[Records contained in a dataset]
• • • •
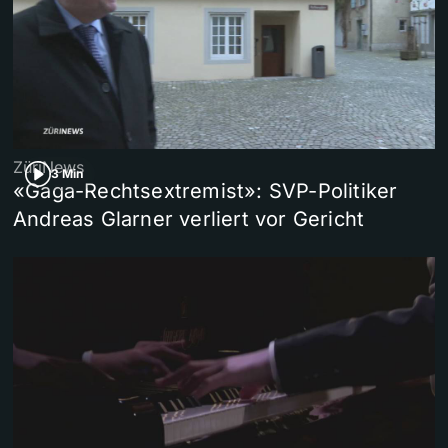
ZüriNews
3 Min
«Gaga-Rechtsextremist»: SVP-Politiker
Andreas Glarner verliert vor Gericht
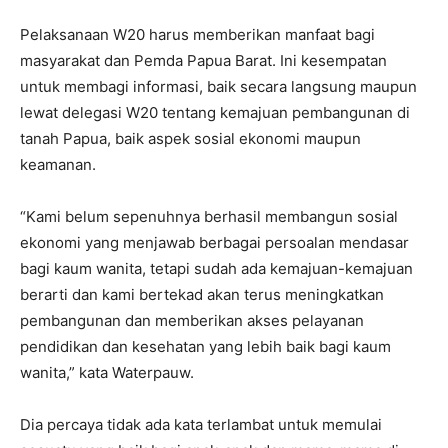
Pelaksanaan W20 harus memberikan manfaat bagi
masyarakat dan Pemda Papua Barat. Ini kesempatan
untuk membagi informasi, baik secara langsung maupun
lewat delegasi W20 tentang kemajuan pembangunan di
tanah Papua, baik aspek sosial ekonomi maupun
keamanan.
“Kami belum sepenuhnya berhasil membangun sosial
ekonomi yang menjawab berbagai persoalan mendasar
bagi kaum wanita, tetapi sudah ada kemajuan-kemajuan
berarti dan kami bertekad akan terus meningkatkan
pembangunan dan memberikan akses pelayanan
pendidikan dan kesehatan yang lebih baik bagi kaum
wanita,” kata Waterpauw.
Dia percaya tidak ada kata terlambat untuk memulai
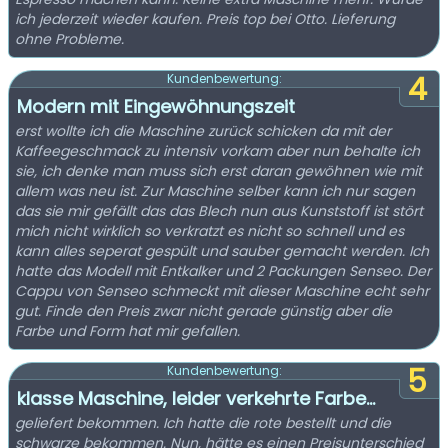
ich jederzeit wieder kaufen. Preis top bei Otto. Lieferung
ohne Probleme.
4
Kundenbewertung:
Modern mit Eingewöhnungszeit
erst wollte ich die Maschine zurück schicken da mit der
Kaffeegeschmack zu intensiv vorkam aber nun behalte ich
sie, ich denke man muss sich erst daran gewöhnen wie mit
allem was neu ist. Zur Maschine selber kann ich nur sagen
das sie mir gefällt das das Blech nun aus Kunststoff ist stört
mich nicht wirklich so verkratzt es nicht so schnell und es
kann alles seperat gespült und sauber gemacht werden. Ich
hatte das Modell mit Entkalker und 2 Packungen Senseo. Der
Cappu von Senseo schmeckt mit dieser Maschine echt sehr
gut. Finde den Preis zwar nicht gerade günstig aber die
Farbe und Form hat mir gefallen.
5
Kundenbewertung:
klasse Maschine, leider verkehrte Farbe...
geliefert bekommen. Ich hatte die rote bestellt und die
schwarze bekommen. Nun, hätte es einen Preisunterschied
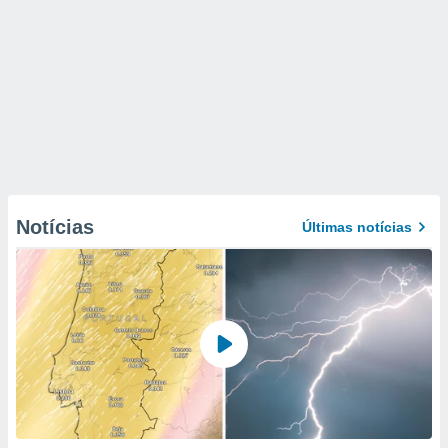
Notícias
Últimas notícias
• • • •
Say how many lines of the data include the string "wanita". Nothing other than the number should be given.

2